WHAT YOU ARE ASKED TO DO: Copy out the entries below exactly as they stand, but only from the line containing "left back paw: (534, 347)" through the line containing "left shoulder: (597, 232)".

Limb landmark coordinates:
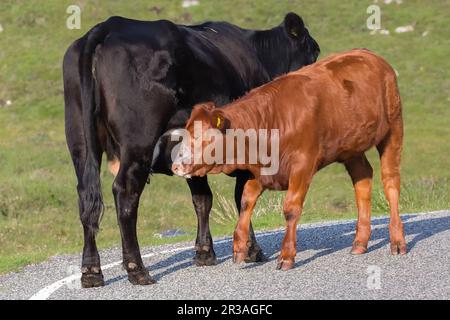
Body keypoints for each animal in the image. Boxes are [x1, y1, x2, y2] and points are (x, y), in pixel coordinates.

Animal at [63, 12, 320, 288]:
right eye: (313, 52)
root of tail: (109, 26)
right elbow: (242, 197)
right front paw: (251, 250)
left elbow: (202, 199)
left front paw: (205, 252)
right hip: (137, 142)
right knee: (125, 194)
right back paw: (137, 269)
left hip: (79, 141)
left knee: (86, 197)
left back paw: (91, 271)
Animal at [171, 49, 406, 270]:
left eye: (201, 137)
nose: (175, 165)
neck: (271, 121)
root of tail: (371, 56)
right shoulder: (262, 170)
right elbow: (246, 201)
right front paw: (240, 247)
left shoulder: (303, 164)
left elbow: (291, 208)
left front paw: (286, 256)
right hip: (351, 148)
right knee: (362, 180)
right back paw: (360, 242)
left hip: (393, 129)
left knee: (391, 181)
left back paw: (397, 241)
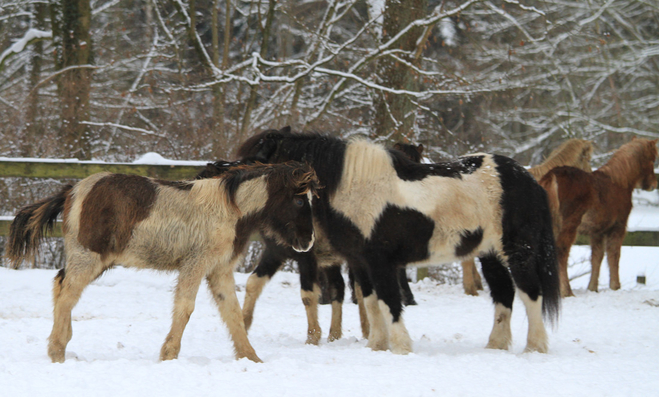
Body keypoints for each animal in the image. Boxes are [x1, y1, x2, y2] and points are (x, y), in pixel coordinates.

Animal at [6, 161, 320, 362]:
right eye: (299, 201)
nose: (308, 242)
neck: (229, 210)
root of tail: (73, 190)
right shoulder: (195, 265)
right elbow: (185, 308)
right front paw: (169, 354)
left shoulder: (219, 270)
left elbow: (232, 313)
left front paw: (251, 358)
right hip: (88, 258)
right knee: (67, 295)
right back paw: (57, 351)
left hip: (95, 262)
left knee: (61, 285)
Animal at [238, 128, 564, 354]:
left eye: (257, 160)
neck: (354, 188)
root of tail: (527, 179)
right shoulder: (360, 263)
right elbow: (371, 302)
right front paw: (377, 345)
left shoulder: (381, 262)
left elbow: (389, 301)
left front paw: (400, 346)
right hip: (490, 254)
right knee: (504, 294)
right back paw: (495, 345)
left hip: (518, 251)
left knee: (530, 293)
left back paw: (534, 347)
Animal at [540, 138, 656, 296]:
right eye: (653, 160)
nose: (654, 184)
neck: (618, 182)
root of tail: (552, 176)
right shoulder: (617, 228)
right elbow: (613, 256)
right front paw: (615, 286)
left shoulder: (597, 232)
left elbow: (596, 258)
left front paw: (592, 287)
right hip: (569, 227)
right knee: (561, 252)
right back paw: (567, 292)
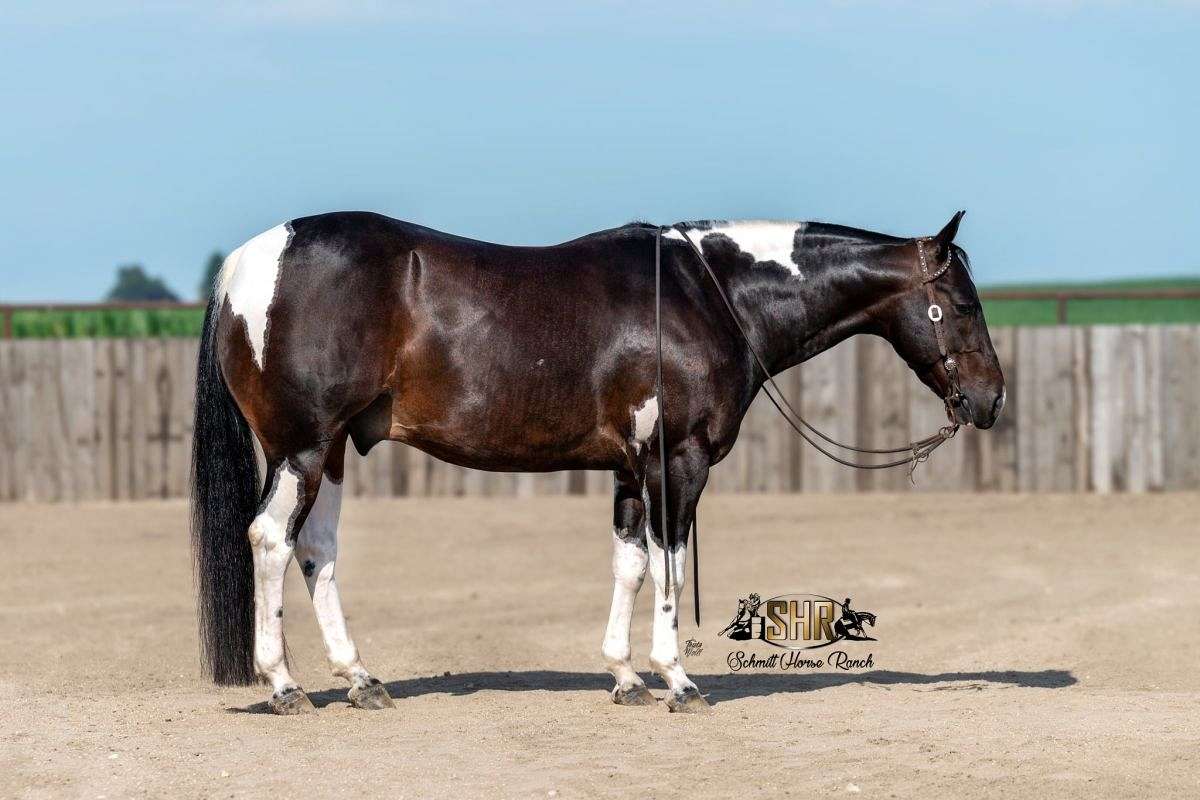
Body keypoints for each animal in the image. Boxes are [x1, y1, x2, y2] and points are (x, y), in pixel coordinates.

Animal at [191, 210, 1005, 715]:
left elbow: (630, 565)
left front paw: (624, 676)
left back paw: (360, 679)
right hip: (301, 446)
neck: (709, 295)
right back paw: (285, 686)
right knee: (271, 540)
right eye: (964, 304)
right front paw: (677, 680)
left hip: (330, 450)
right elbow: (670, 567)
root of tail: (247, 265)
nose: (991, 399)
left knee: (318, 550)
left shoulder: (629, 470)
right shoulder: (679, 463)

---

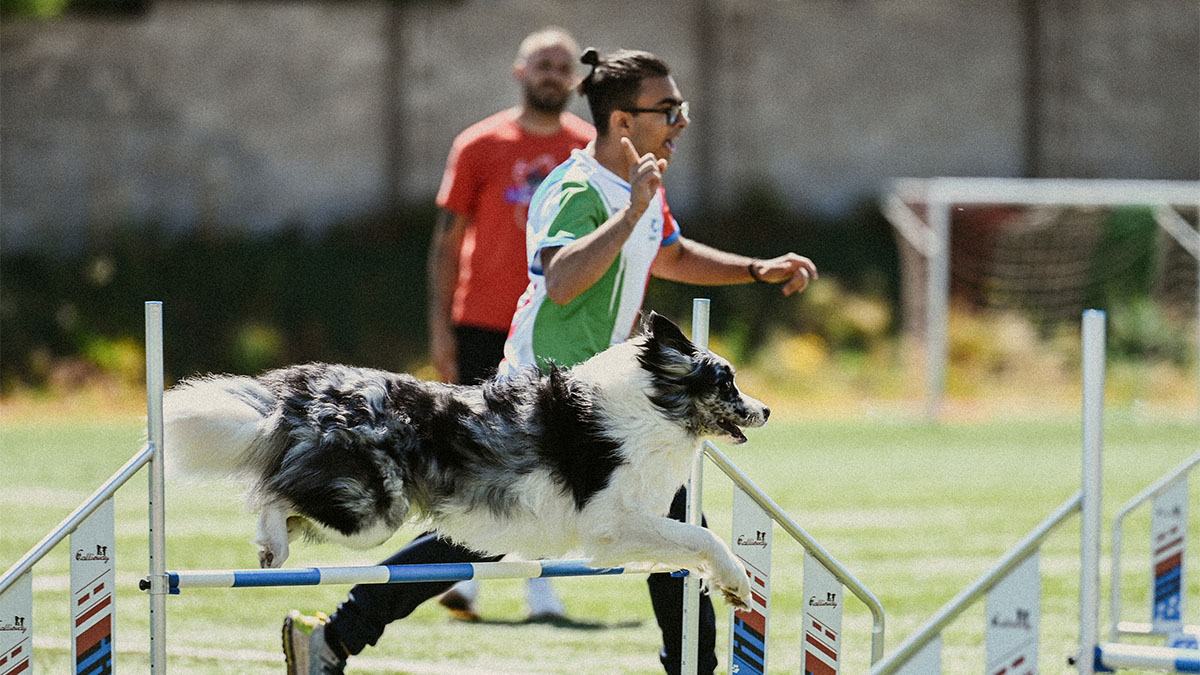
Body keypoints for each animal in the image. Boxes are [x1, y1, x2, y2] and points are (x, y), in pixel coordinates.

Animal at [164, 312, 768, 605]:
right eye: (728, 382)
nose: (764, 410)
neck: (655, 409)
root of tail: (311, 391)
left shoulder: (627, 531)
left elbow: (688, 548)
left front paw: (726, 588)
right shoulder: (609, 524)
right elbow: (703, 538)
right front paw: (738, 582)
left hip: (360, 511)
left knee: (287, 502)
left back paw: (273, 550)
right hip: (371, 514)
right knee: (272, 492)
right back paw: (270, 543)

TASK ANSWER:
left back paw: (534, 347)
Animal at [540, 138, 656, 296]:
right eye: (653, 160)
nose: (654, 184)
neck: (618, 182)
root of tail: (552, 176)
right shoulder: (617, 228)
right elbow: (613, 256)
right front paw: (615, 286)
left shoulder: (597, 232)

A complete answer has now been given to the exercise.